Aspirin inhibits TXA2 and PGI2 in vivo in a dose dependent manner and daily doses as low as 20 mg have been shown to significantly inhibit TXA2 release (Warner, Nylander et al. 2011), whilst similar doses provide minimal PGI2 inhibition and no significant prolongation of the bleeding time (Kallmann, Nieuwenhuis et al. 1987). Aspirin doses of less than 75mg OD have not been studied in combination with P2Y12 inhibitors. A strategy to reduce the effect of aspirin on beneficial COX2 whilst maintaining its antiplatelet effect in the presence of ticagrelor may therefore be a lower dose than the current standard.

Dosing frequency may also be open to optimization. Aspirin is cleared from the plasma quickly after administration but its effect lasts for the lifespan of a platelet due to its properties as an irreversible inhibitor (Patrono 1994).
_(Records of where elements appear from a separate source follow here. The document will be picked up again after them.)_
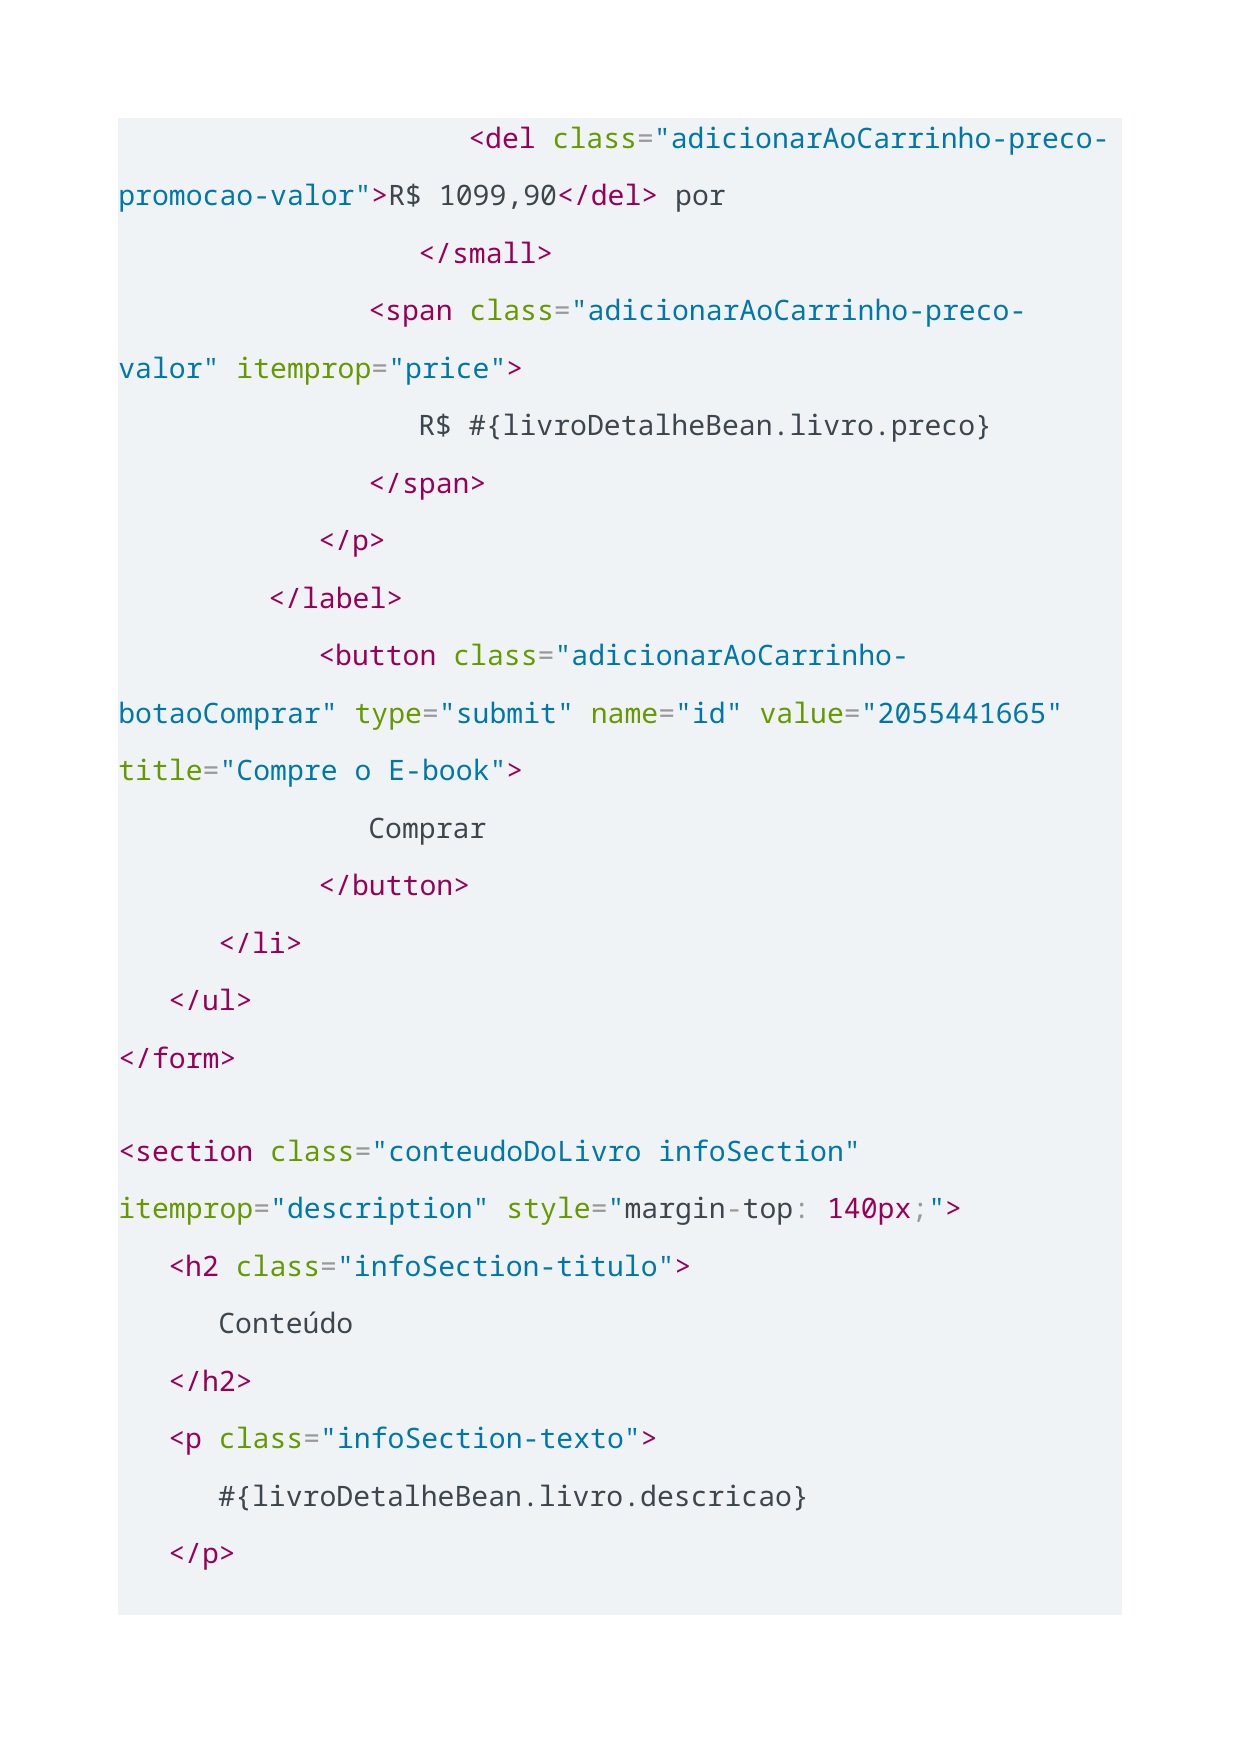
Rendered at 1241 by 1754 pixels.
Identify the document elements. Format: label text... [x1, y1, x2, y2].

text </h2> [118, 1361, 1122, 1399]
text </p> [118, 521, 1122, 559]
text <del class="adicionarAoCarrinho-preco-promocao-valor">R$ 1099,90</del> por [118, 118, 1122, 214]
text <span class="adicionarAoCarrinho-preco-valor" itemprop="price"> [118, 291, 1122, 386]
text </li> [118, 923, 1122, 961]
text #{livroDetalheBean.livro.descricao} [118, 1476, 1122, 1514]
text <h2 class="infoSection-titulo"> [118, 1246, 1122, 1284]
text </button> [118, 866, 1122, 904]
text </label> [118, 578, 1122, 616]
text </p> [118, 1533, 1122, 1572]
text Comprar [118, 808, 1122, 846]
text </form> [118, 1038, 1122, 1076]
text Conteúdo [118, 1303, 1122, 1342]
text </span> [118, 463, 1122, 501]
text <p class="infoSection-texto"> [118, 1418, 1122, 1457]
text </ul> [118, 981, 1122, 1019]
text </small> [118, 233, 1122, 271]
text <section class="conteudoDoLivro infoSection" itemprop="description" style="margin-top: 140px;"> [118, 1131, 1122, 1227]
text R$ #{livroDetalheBean.livro.preco} [118, 406, 1122, 444]
text <button class="adicionarAoCarrinho-botaoComprar" type="submit" name="id" value="2055441665" title="Compre o E-book"> [118, 636, 1122, 789]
However, a significant proportion of the population have a high rate of platelet turnover that therefore reduces the duration of effect and may lead to inadequate platelet inhibition. This has been shown to be the case in patients with ischaemic heart disease and is most frequently a problem in those with diabetes mellitus, obesity and smokers (Henry, Vermillet et al. 2011). Twice-daily dosing may offer more consistency (Rocca, Santilli et al. 2012, Paikin, Hirsh et al. 2015). Again, this has not been studied when in combination with a P2Y12 inhibitor. As ticagrelor is taken twice daily, it would not significantly inconvenience patients to receive doses of aspirin in this way.